To build up their background knowledge and their understanding of their world, children need to know more than just the names of concrete objects. They also need to know the names for abstract concepts and feelings and ideas. Since children can’t physically interact with these concepts, activities that prompt conversations can be one way to help children understand the meanings of these words.
My first inspiration for this activity was Anna’s Flannel Friday post at Future Librarian Superhero, “Five Inna Bed.” I usually use clip art images of toys or teddy bears for this song, and was completely taken by her use of faces and how such a simple switch boosted the opportunities for conversation and vocabulary development.
Then, when I went looking, I found several other Flannel Friday posts with versions of the same faces-and-feelings idea!
Mary at Miss Mary Liberry doesn’t sing the song, just has children guess which emotion the face is showing. She adds in print awareness by showing word labels after the kids guess the emotion.
Nicole at Narrating Tales of Preschool Storytime made “feelings faces” to go along with a Jim Gill song, “Your Face Will Surely Show It,” to help the children anticipate which verse will come next.
And Katie at Story Time Secrets adapted a Preschool Express version of “B-I-N-G-O” to sing about feelings, and she uses clip art faces too.

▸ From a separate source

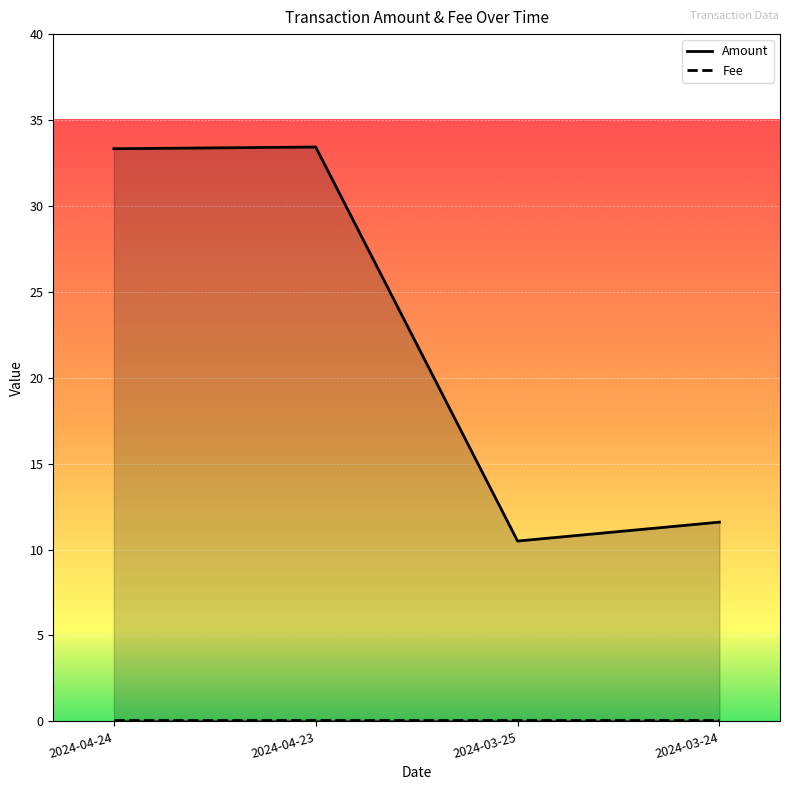

Which label corresponds to the smallest value in the chart?

2024-03-25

So choose one of these ideas, or make up your own activity to introduce some good emotions vocabulary. I made my own faces to share with you! For the Five In the Bed/Roll Over version, you can print the yellow, blue, purple, green, and red “emotions” faces and the matching “sleeping” faces. You can laminate them separately with Velcro on the backs, or if you have a magnet board you can glue the matching colors back-to-back with a magnet inside. Or you can use these faces as templates to make them out of felt–if you plan on making the faces with a Sharpie, you might want to make two layers so the sides don’t bleed through to each other. If you’d like to use the Jim Gill song, you’ll also print out the light blue “cold” face.
Then, after you share your activity with the children, say something like this to the adults:
“Parents, when you talk about feelings with your children, they begin to learn the words for ideas that they can’t touch or see. This helps them become good readers because they will need to be able to understand abstract ideas when they are reading.”